*About this task*.
Print the data exactly as written, but leave out each picture.

(Saved entries)
━━━

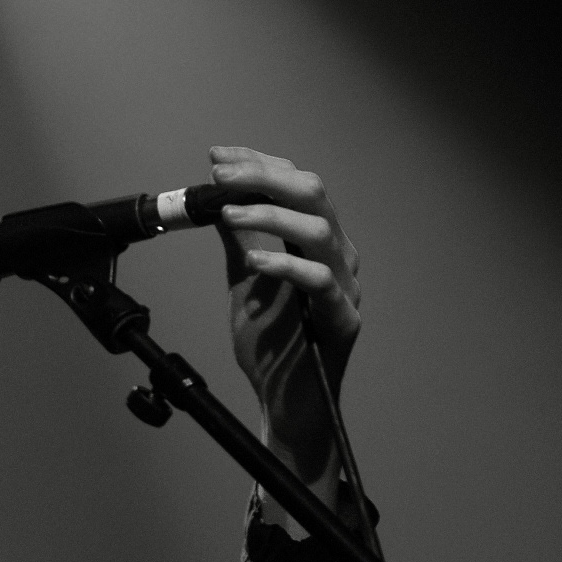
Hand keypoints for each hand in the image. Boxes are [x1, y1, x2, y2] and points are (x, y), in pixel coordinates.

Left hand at [209, 146, 360, 524]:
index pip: (297, 185)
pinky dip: (284, 264)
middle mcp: (339, 257)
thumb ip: (239, 242)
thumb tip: (216, 201)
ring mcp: (345, 287)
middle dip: (263, 176)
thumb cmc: (271, 349)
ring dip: (268, 215)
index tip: (218, 156)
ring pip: (318, 230)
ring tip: (228, 214)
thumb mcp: (245, 283)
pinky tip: (252, 260)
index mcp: (318, 243)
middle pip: (312, 194)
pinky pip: (319, 281)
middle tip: (220, 175)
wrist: (286, 405)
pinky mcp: (342, 320)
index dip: (259, 164)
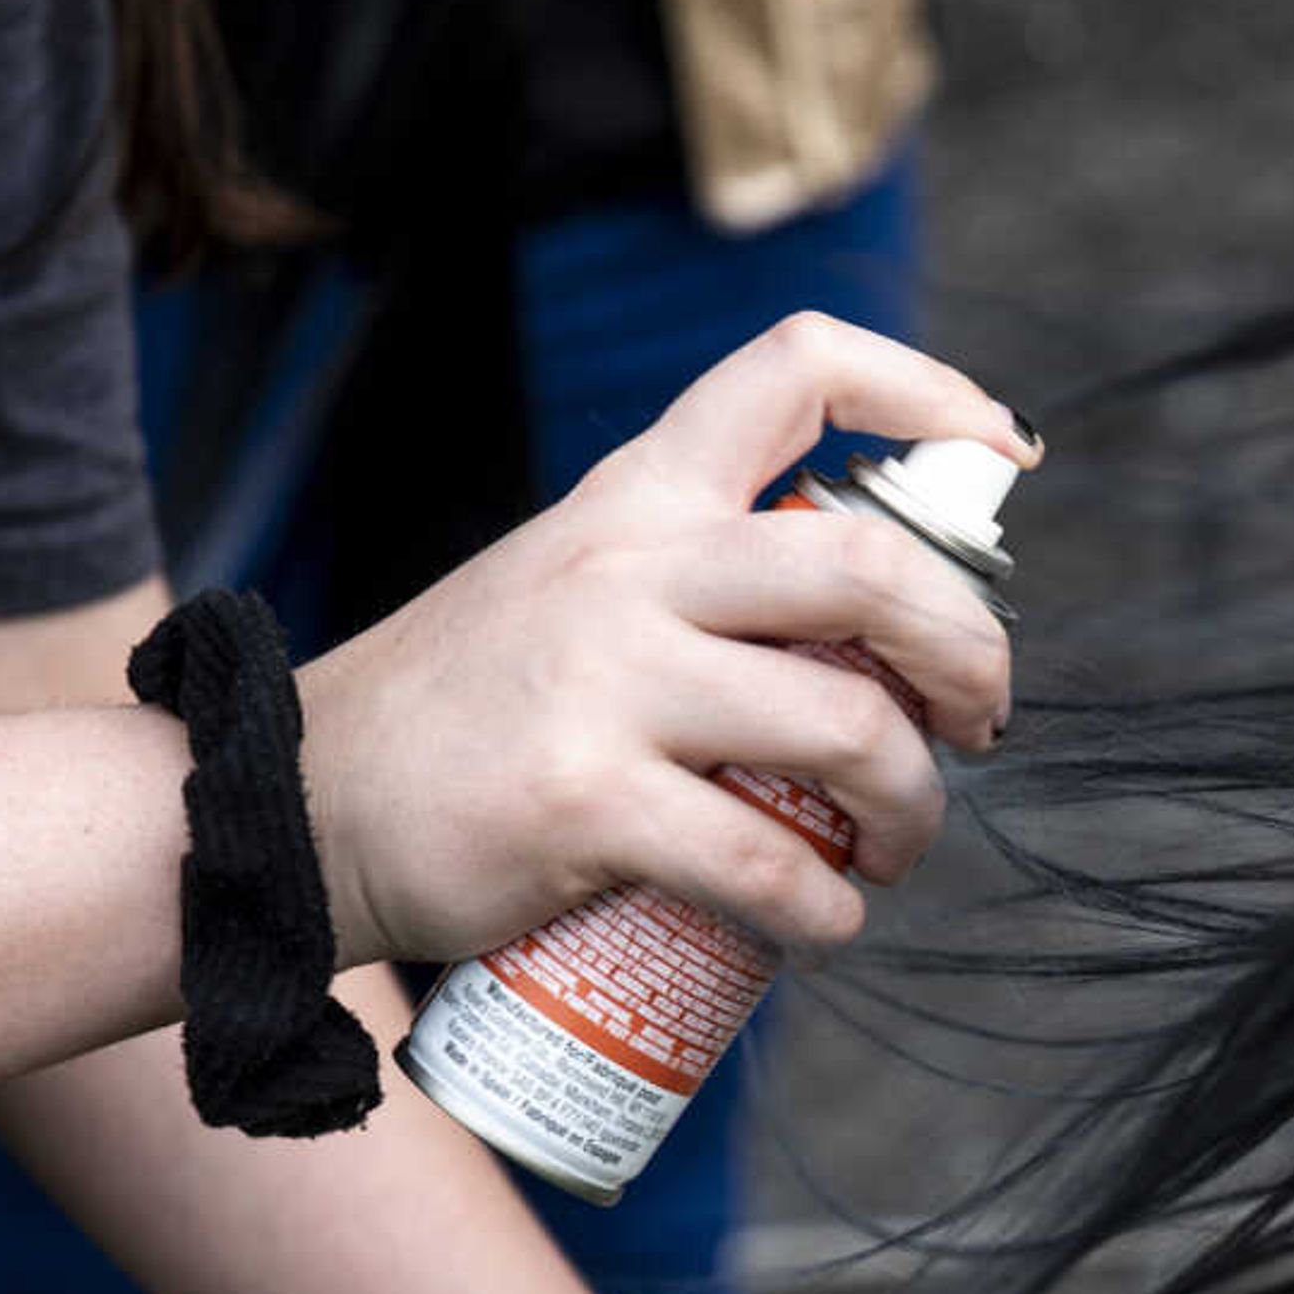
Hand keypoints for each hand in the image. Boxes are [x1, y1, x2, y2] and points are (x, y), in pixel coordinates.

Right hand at [298, 312, 1025, 967]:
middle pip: (870, 564)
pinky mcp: (583, 801)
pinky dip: (823, 911)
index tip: (1000, 462)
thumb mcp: (570, 588)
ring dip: (913, 806)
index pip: (798, 366)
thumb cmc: (463, 715)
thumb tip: (873, 639)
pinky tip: (824, 928)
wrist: (293, 802)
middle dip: (969, 649)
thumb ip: (692, 582)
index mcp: (637, 494)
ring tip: (898, 846)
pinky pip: (764, 862)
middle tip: (982, 719)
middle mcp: (630, 565)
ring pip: (844, 726)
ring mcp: (606, 681)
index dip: (927, 391)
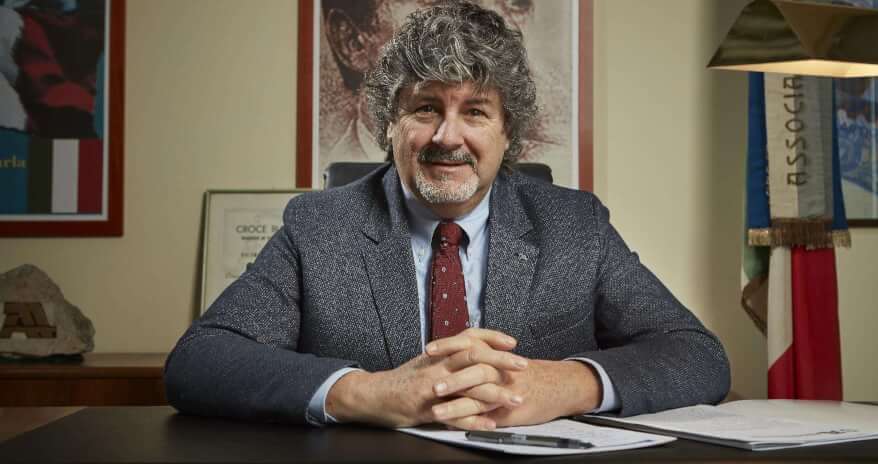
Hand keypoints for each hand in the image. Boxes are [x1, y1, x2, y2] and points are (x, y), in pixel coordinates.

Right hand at [325, 329, 527, 428]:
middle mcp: (437, 366)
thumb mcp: (428, 361)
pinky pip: (454, 415)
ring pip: (468, 387)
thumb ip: (450, 356)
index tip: (513, 342)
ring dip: (495, 393)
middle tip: (523, 365)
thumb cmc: (404, 380)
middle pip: (473, 356)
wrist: (373, 395)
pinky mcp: (426, 409)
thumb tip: (477, 351)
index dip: (492, 337)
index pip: (470, 337)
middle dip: (502, 361)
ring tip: (516, 399)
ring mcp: (432, 387)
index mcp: (439, 354)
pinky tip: (491, 424)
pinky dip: (474, 420)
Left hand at [428, 335, 602, 426]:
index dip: (448, 346)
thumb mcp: (506, 358)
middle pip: (471, 367)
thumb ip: (485, 355)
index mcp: (495, 354)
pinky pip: (486, 414)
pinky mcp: (507, 409)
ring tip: (435, 411)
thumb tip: (458, 353)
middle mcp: (499, 369)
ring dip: (454, 404)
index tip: (428, 349)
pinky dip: (469, 420)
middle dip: (448, 375)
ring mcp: (503, 390)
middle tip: (428, 381)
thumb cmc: (529, 373)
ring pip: (477, 394)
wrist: (559, 385)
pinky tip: (455, 425)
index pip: (468, 345)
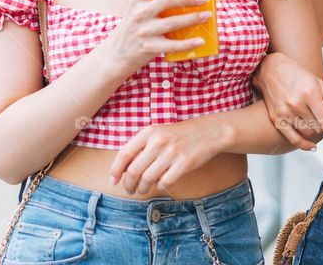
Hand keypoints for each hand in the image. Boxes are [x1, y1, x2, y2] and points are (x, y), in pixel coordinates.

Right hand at [104, 0, 212, 70]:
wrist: (114, 56)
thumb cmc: (131, 32)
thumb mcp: (135, 13)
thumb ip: (153, 5)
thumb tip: (185, 0)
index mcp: (136, 2)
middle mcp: (139, 14)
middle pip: (166, 1)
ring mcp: (144, 31)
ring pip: (173, 22)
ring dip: (193, 18)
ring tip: (207, 16)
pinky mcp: (149, 48)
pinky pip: (173, 45)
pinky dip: (188, 43)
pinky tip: (200, 40)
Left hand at [108, 118, 225, 194]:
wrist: (208, 132)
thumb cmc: (180, 134)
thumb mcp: (159, 132)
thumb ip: (142, 146)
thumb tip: (123, 167)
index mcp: (149, 132)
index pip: (124, 154)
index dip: (116, 170)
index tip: (113, 181)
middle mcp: (158, 142)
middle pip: (134, 170)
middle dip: (128, 184)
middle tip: (129, 190)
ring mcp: (171, 153)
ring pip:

━━━

*Response area*.
Hand keypoints for each hand in the image. Boxes are [x1, y1, x2, y2] and points are (x, y), in pixel coordinates.

Left hand at [209, 146, 360, 524]:
index pip: (297, 185)
pinky dip: (284, 264)
middle mcp: (339, 257)
thumb ip: (239, 242)
thumb tip: (216, 201)
ring mcp: (345, 287)
middle dip: (263, 176)
thumb cmc: (271, 349)
ring dip: (268, 215)
index tip: (218, 156)
ring pip: (318, 230)
ring tip: (228, 214)
thumb mcp: (245, 283)
pinky tip: (252, 260)
index mcp: (318, 243)
middle pip: (312, 194)
pinky pip: (319, 281)
middle tip: (220, 175)
wrist: (286, 405)
pinky mcp: (342, 320)
index dip: (259, 164)
Hand keypoints for each hand in the image. Boxes are [x1, y1, x2, y2] and points are (x, y), in pixel coordinates.

Right hand at [298, 312, 1025, 967]:
middle pip: (870, 564)
pinky mcp: (583, 801)
pinky dip: (823, 911)
index tip: (1000, 462)
thumb mcp: (570, 588)
ring dip: (913, 806)
index pip: (798, 366)
thumb cmc: (463, 715)
thumb tip: (873, 639)
pinky tip: (824, 928)
wrist: (293, 802)
middle dip: (969, 649)
thumb ip: (692, 582)
index mcp: (637, 494)
ring tip: (898, 846)
pinky pip: (764, 862)
middle tip: (982, 719)
middle mcp: (630, 565)
ring pip: (844, 726)
ring mcp: (606, 681)
index dip: (927, 391)
Hand keypoints for each hand in the image. Boxes are [x1, y1, x2, y2] and points are (x, y), in pixel coordinates.

Right hand at [325, 329, 527, 428]:
middle mcp: (437, 366)
thumb mcp: (428, 361)
pinky pip: (454, 415)
ring pip: (468, 387)
thumb ip: (450, 356)
index tip: (513, 342)
ring dip: (495, 393)
middle tip: (523, 365)
thumb cmc: (404, 380)
middle pip: (473, 356)
wrist: (373, 395)
pinky mcp: (426, 409)
thumb tip: (477, 351)
index dip: (492, 337)
index pip: (470, 337)
middle dip: (502, 361)
ring tip: (516, 399)
ring mcp: (432, 387)
index mcp: (439, 354)
pinky tip: (491, 424)
pinky dip: (474, 420)
Left hand at [428, 335, 602, 426]:
index dip: (448, 346)
thumb mcp: (506, 358)
middle pip: (471, 367)
thumb ip: (485, 355)
index mcp: (495, 354)
pinky pip: (486, 414)
pinky mcp: (507, 409)
ring tip: (435, 411)
thumb tip: (458, 353)
middle mcp: (499, 369)
ring dip: (454, 404)
index tip: (428, 349)
pinky dip: (469, 420)
middle dip: (448, 375)
ring mcp: (503, 390)
middle tip: (428, 381)
thumb cmc: (529, 373)
ring pip: (477, 394)
wrist: (559, 385)
pinky tip: (455, 425)
index pip: (468, 345)
Hand keypoints for each hand in the image. Boxes are [x1, y1, x2, y2] and points are (x, y), in pixel coordinates.

Right hand at [104, 0, 212, 70]:
wrist: (114, 56)
thumb cmc: (131, 32)
thumb mcp: (135, 13)
thumb ip: (153, 5)
thumb tip: (185, 0)
index mcp: (136, 2)
middle mcp: (139, 14)
middle pip: (166, 1)
ring mcp: (144, 31)
ring pip: (173, 22)
ring dip: (193, 18)
ring tip: (207, 16)
pinky mcp: (149, 48)
pinky pip: (173, 45)
pinky dip: (188, 43)
pinky tip: (200, 40)
Left hand at [108, 118, 225, 194]:
wrist: (208, 132)
thumb cmc: (180, 134)
thumb mcp: (159, 132)
thumb ip: (142, 146)
thumb tip: (123, 167)
index mcp: (149, 132)
index pip: (124, 154)
index dip: (116, 170)
index tip: (113, 181)
middle mcp: (158, 142)
middle pip: (134, 170)
middle dip: (128, 184)
middle tip: (129, 190)
ring mcp: (171, 153)
ring pip:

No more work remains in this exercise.